I think the principle of it is profound to serve and to have a mindset of service. “How can I best serve?” is a big idea especially since we live in a culture that tends to be the opposite. The mindset of serving, helping, caring, elevating, embracing, loving, and coming together—we need more of this in our society because we are fractured and divided too much and a service mentality would go a long way to begin to shift that, that’s the premise. Dr. Martin Luther King put it that everyone has the potential for greatness, not for fame, but for greatness, because greatness is determined by service. One of the fundamental beliefs of trust and inspire leadership is stewardship. The job of a leader is to put service above self-interest. 

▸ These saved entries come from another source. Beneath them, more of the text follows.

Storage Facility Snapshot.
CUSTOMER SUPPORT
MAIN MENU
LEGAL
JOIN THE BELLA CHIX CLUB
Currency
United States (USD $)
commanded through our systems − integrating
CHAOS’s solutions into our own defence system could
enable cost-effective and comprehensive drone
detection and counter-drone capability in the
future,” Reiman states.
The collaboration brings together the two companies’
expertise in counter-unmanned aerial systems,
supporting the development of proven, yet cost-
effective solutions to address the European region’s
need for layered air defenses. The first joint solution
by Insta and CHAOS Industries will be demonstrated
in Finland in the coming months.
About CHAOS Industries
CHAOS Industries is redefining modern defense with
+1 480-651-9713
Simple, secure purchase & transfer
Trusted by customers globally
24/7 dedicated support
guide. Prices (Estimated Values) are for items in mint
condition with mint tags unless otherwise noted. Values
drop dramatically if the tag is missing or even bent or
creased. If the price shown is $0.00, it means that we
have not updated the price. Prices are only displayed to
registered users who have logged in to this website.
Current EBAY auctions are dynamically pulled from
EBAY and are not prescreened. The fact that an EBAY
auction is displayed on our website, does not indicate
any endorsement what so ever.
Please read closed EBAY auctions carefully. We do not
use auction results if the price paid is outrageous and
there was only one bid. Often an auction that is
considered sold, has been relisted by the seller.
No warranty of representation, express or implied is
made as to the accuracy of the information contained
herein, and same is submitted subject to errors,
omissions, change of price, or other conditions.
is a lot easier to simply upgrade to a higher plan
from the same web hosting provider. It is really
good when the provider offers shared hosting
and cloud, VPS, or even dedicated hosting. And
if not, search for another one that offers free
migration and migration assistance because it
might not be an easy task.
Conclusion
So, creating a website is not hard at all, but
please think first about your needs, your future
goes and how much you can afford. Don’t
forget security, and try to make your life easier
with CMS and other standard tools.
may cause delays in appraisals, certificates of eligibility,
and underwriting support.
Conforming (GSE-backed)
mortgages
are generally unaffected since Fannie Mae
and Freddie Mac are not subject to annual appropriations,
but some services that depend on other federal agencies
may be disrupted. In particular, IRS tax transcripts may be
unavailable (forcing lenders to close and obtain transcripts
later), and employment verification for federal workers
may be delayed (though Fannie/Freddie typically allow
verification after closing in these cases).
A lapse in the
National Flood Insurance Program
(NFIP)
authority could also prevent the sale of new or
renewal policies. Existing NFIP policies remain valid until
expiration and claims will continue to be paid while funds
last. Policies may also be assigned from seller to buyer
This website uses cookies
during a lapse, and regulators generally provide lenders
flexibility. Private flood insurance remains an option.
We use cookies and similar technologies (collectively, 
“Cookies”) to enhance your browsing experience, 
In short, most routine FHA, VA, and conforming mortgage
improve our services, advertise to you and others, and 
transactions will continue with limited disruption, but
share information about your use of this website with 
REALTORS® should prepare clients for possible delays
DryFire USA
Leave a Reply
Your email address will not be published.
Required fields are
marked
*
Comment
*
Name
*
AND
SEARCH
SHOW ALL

I was privileged to see your dad speak a couple of times. And in one session, I think at a convention in Las Vegas, he told half the room before he began his remarks: “So you have your pad, you have your pens, you’re going to be required at some point and step up and reteach this.” And the other half of the room was there just as participants and listeners. The scoring in terms of retention was remarkably higher than those who had the expectation to listen. They had to take notes differently to be prepared to present the material. now whenever we go into a meeting, I usually take a young person on the side and say, “At the end, I’m going to call on you to summarize where we were, what the action items were, and what did we learn from today’s meeting?” And it always puts them on the spot, but they participate so much more, they get so much more out of it, and in turn, get us more out of it.

The best way to learn is to teach and to see yourself as a teacher. It is a mindset, and trust and inspire begins with that mindset.